ABOUT THIS EXERCISE:
Track down every line below that holds "packaging" and copy it.

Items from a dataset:
################
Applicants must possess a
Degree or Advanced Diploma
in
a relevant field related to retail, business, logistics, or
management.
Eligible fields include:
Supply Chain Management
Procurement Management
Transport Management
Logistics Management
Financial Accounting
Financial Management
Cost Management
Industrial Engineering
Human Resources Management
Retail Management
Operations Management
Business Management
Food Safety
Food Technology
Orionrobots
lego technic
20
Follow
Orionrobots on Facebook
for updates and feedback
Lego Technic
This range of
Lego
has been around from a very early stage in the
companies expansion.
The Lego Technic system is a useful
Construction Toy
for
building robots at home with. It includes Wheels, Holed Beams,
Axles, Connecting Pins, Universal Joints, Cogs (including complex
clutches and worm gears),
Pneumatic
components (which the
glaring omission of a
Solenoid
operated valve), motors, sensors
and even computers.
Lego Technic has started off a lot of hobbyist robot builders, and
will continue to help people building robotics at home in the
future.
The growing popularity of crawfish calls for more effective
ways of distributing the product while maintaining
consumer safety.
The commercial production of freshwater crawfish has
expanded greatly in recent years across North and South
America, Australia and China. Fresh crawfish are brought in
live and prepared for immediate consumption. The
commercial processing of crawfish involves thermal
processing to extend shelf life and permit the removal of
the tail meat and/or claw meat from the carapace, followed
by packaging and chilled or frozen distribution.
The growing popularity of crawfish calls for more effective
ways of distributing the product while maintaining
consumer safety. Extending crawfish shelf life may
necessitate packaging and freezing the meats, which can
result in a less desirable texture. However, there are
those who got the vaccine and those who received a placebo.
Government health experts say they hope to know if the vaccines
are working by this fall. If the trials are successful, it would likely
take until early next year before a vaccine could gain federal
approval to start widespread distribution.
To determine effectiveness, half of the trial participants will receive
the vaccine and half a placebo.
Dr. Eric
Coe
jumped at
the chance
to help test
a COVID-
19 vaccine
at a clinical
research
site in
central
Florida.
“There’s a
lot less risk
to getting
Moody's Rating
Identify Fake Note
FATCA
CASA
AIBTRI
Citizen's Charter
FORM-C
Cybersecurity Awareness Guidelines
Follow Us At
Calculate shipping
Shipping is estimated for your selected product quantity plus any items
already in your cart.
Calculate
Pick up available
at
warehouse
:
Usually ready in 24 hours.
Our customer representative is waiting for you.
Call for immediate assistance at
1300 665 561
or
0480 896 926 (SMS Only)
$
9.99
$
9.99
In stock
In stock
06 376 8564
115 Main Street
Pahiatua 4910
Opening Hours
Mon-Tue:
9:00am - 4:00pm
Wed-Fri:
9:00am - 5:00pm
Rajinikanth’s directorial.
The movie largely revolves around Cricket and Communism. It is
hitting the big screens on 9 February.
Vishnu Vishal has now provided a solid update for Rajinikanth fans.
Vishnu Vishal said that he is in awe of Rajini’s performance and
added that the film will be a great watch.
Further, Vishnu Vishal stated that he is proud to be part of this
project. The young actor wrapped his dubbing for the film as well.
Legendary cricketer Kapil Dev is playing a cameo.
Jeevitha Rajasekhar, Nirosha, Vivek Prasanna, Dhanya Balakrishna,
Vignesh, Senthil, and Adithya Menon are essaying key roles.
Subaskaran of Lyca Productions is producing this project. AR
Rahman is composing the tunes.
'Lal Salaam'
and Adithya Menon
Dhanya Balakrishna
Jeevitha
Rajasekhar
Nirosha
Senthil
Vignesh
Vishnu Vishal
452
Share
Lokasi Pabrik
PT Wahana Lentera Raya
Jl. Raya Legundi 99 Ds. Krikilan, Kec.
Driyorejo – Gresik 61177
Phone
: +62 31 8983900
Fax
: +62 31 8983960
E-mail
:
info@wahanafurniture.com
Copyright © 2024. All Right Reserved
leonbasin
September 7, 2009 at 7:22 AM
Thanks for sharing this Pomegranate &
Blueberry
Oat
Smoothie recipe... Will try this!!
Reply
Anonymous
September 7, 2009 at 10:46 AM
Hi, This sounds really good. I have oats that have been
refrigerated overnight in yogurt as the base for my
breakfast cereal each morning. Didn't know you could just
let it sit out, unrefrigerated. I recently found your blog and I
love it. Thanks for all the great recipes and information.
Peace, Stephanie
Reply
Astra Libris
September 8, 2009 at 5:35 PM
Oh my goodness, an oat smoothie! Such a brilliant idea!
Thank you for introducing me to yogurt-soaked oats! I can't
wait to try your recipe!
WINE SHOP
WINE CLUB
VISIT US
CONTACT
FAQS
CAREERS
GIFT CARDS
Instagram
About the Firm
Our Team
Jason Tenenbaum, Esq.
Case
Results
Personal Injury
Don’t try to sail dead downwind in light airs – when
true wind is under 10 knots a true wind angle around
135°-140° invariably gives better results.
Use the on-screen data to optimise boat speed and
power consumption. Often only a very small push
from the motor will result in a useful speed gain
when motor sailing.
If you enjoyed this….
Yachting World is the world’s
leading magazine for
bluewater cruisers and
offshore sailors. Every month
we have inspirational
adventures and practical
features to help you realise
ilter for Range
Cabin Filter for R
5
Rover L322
################
SOLUTION:
by packaging and chilled or frozen distribution.
necessitate packaging and freezing the meats, which can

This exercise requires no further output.